Ce sont des ressources partagées librement, de façon gratuite. Un professeur à l’origine d’un polycopié ou d’un manuel peut le partager à davantage de personnes que ses étudiants, s’il le souhaite, par exemple. Pour cela, il va en faire une ressource éducative et la publier sur le web. Il va la rendre libre, c’est-à-dire qu’il va lui donner ce qu’on appelle une « licence Creative Commons », ouverte à tous. Typiquement, un autre professeur situé de l’autre côté de la planète va pouvoir l’utiliser et se l’approprier afin de peaufiner son cours.

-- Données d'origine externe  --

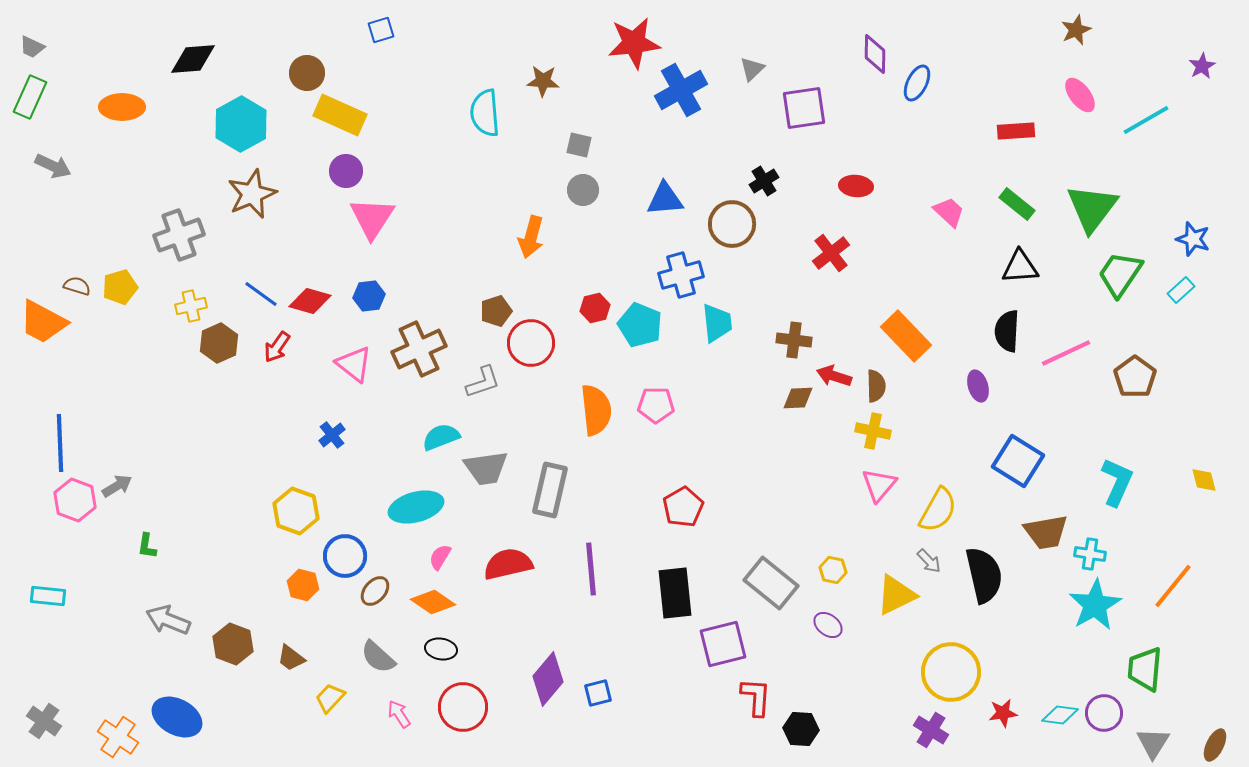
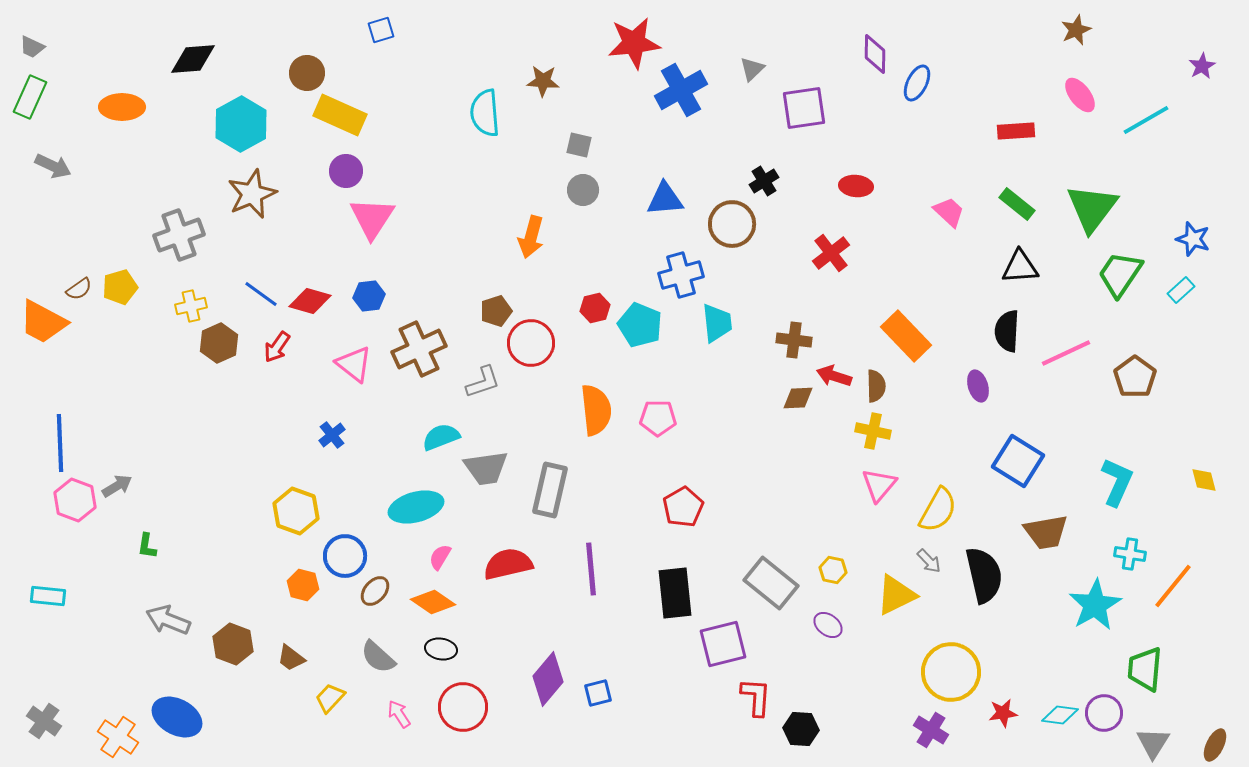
brown semicircle at (77, 286): moved 2 px right, 3 px down; rotated 128 degrees clockwise
pink pentagon at (656, 405): moved 2 px right, 13 px down
cyan cross at (1090, 554): moved 40 px right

Ce schéma pourrait aller de soi, mais en réalité, il ne l’est pas. Aujourd’hui, 99,9 % du matériel pédagogique n’a pas de licence Creative Commons. Nous vivons dans un monde où il est dur de partager. Certains ont peur de se faire voler leurs ressources. Pour de nombreuses personnes, l’avantage des REL est énorme. Aujourd’hui, nous dépensons énormément d’argent sur les manuels scolaires, qui proposent des ressources qui existent déjà.
Ces bénéfices sont également importants dans plusieurs régions du globe, où les ressources manquent et où l’alternative est de les payer cher.
Cela peut aussi aider un étudiant qui cherche à avoir d’autres points de vue que celui de son professeur. Au final, cela conduit à tout un système de valeurs qui s’appelle l’éducation ouverte, c’est-à-dire une démarche consistant à diffuser plus largement les connaissances.